MATERIALS PROVIDED —
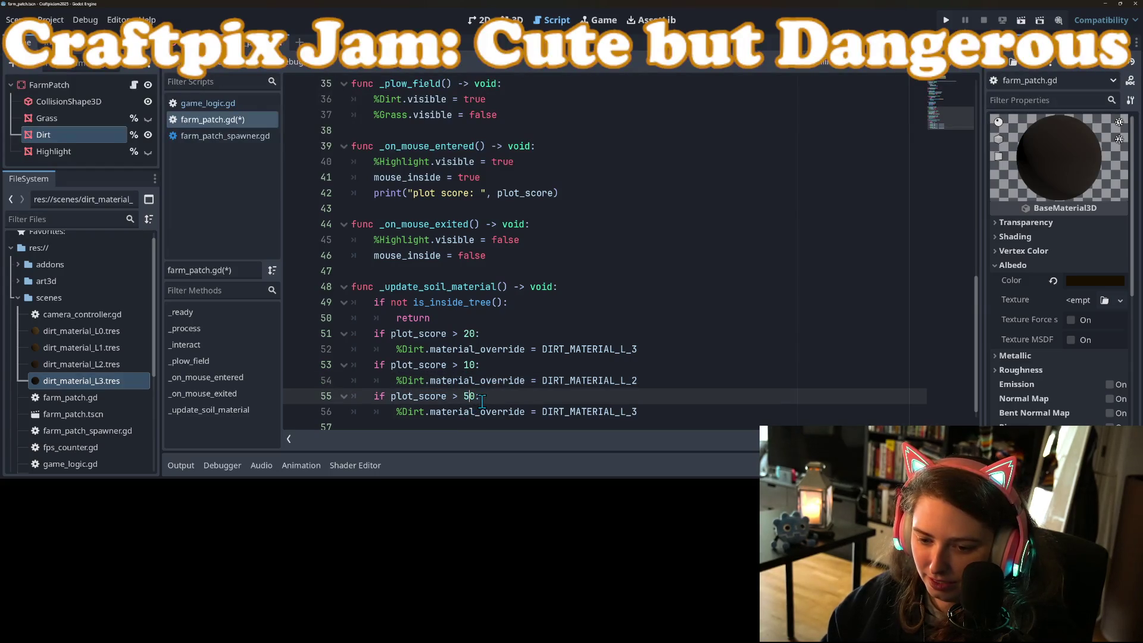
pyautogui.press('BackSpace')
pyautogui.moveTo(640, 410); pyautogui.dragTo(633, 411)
* * *
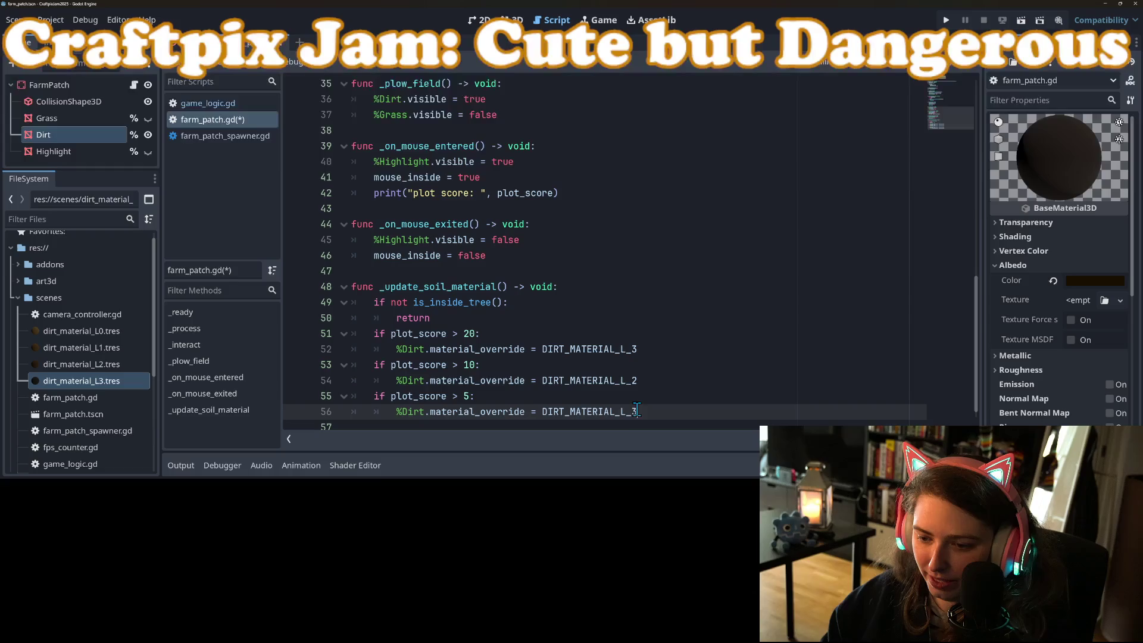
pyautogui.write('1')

WORK ORDER — Look above for the line holding "pyautogui.press('BackSpace')". Print it and every line after it, exactly, through the line holding "pyautogui.moveTo(640, 410); pyautogui.dragTo(633, 411)".

EXERCISE RESPONSE —
pyautogui.press('BackSpace')
pyautogui.moveTo(640, 410); pyautogui.dragTo(633, 411)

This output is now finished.